Ripple (XRP): 6 things to know before considering investing in crypto XRP

Ripple (XRP): 6 things to know before considering investing in crypto XRP

If you are considering buying XRP, here is what you need to know about it.

XRP is currently one of the 10 largest cryptocurrencies. If the name means nothing to you, you may be more familiar with its developer, Ripple. Although the cryptocurrency is called XRP, some people use “XRP” and “Ripple” interchangeably.

With a strong use case and leading financial partnerships, XRP has plenty of room to grow. But there are also obstacles that could hold it back. Before making your next investment in crypto-currencies, there are several things you should know about it.

1. It is a cryptocurrency designed for financial institutions.

When investing in cryptocurrency, one of the most important things to look at is the purpose of a coin. See also: Investing in Ripple: should you buy XRP at the current price?. Many of them fall short in this area because they don’t have a defined purpose or do anything different from dozens of other pieces.

XRP is unique in that it is aimed at financial institutions and payment services, unlike other consumer-oriented cryptocurrencies. Using XRP, banks and others societys can transfer money without needing to pre-fund accounts in other countries or pay expensive exchange fees.

2. Its goal is to improve international money transfers

Ripple has positioned itself as a competitor to SWIFT, the system most financial institutions use for international money transfers. See also: When is the best time to buy cryptocurrency and invest in crypto?. It offers a global payments network called RippleNet to facilitate cross-border transactions.

Financial institutions that use RippleNet have the option of using XRP for their money transfers. However, most Ripple partners avoid using XRP due to its volatility.

3. Transactions are fast and cheap

The two biggest advantages of XRP are the speed and low cost of each transaction. A standard transaction on Ripple costs 0.00001 XRP. See the article: Bitcoin cash: Leading as the biggest cryptocurrencies fall. This is a small fraction of a penny to the current price of XRP, which is less than $1.

The average duration of a transaction is five seconds. Overall, XRP is a very efficient way to transfer money.

4. It has partnerships with over 300 financial companies

Hundreds of financial companies in over 40 countries have signed up to use Ripple. Here are some examples:

  • American Express
  • Bank of America
  • Banco Santander
  • TransferGo
  • xendpay

However, it still has a long way to go to catch up with its main competitor. To put things into perspective, SWIFT has over 11,000 partners, compared to over 300 for Ripple. But SWIFT has also been around since the 1970s. Ripple was launched in 2012, so its results so far are encouraging.

5. The SEC filed a lawsuit against Ripple.

Ripple found itself embroiled in a lawsuit with the SEC. The lawsuit, which was filed in December 2020, accuses Ripple of selling $1.3 billion in unregistered securities.

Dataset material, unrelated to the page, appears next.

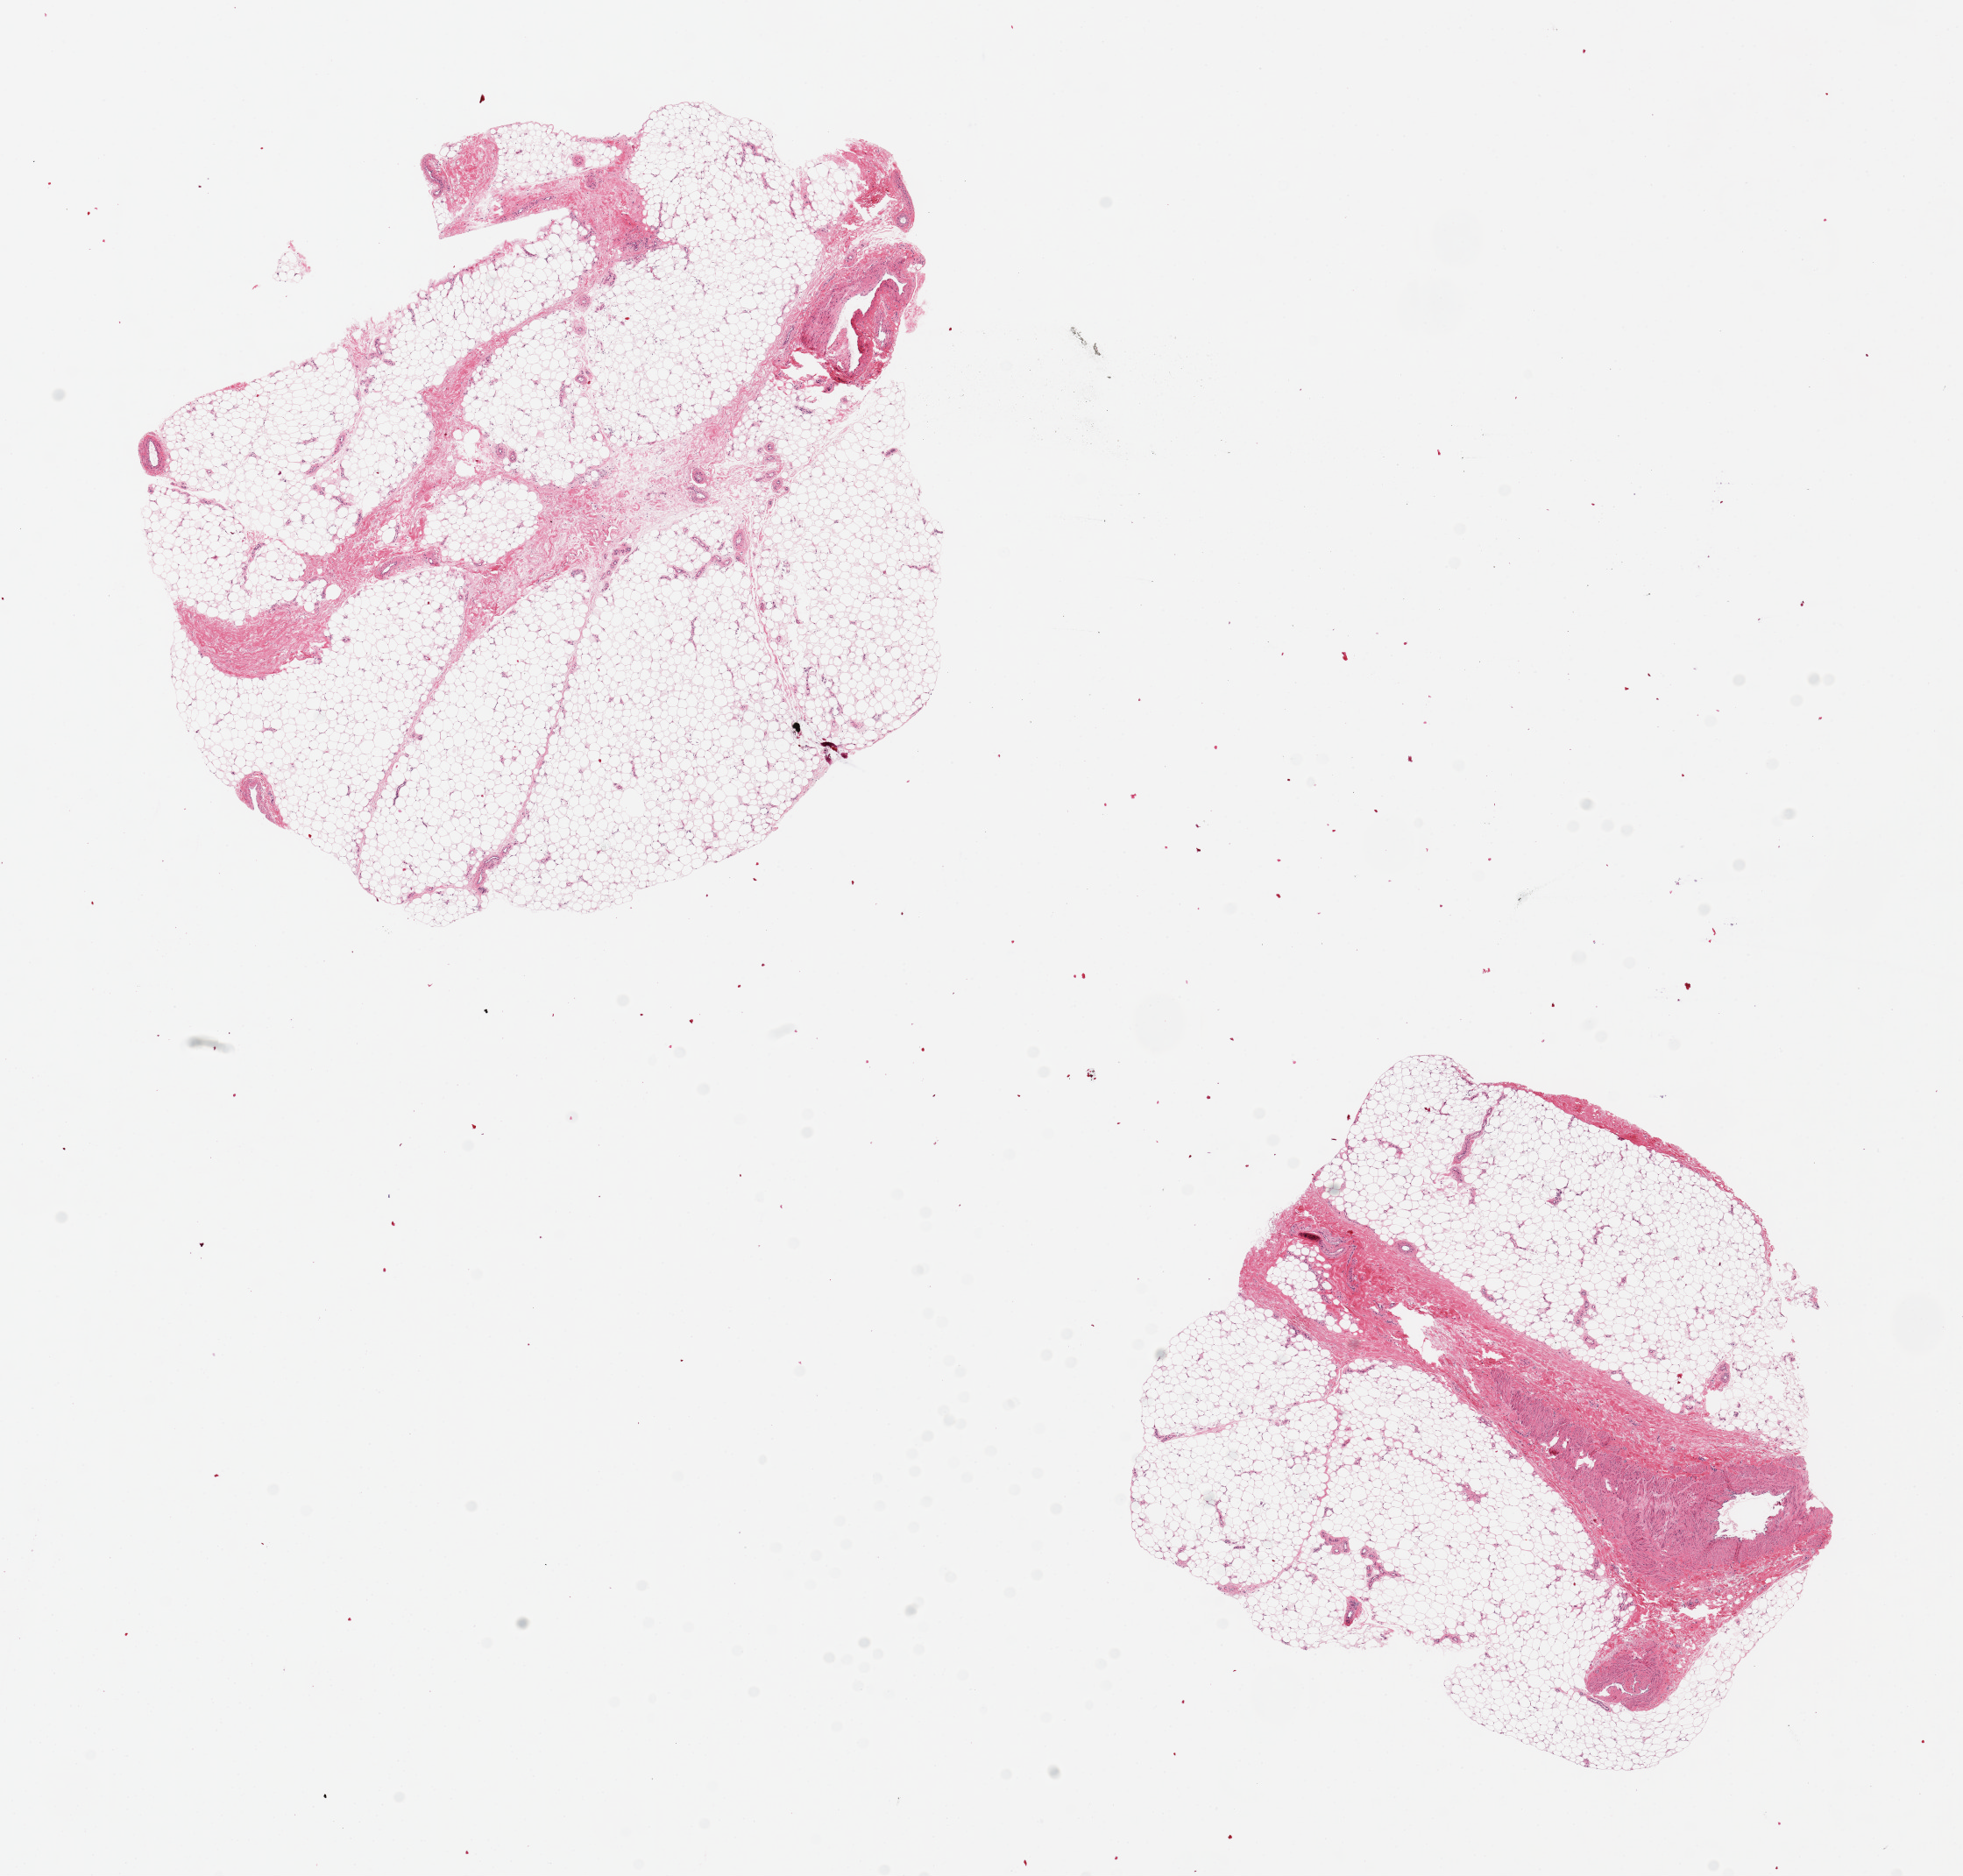
Digitized H&E-stained section, a low-resolution overview of the entire scanned area, about 17.7 x 16.9 mm (acquisition: 20x scan). PAXgene-fixed, paraffin-embedded tissue. Section of adipose tissue (target tissue). Tissue donor sample. Donor: male.
* pathologist's review note for this sample: 2 pieces, 8x7 & 6x6mm; Large vessel (5x1.5mm) runs through 1 piece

The unregistered security in question is the XRP cryptocurrency. Ripple defended itself by stating that XRP is not a security.

This court case is ongoing. While this is a reason to be cautious about XRP, it could also be a reason to invest if you think the deal will go Ripple’s way. A favorable outcome for Ripple could lead to a rise in the price of XRP. Additionally, Ripple plans to enter into stock Exchange through an IPO when the deal closes, which could also potentially boost the price of XRP.

6. It is trading well below its all-time high from 2018.

Quite a few cryptocurrencies smashed their previous highs in 2021, but XRP is an exception. Its high point was in January 2018, when it briefly reached a price of $3.84.

XRP has followed the ups and downs of the rest of the cryptocurrency market to some extent, and its price reached $1.96 in April this year. It has since dropped to around $0.84 at the time of writing. XRP’s weaker gains compared to other coins are likely a consequence of the SEC lawsuit.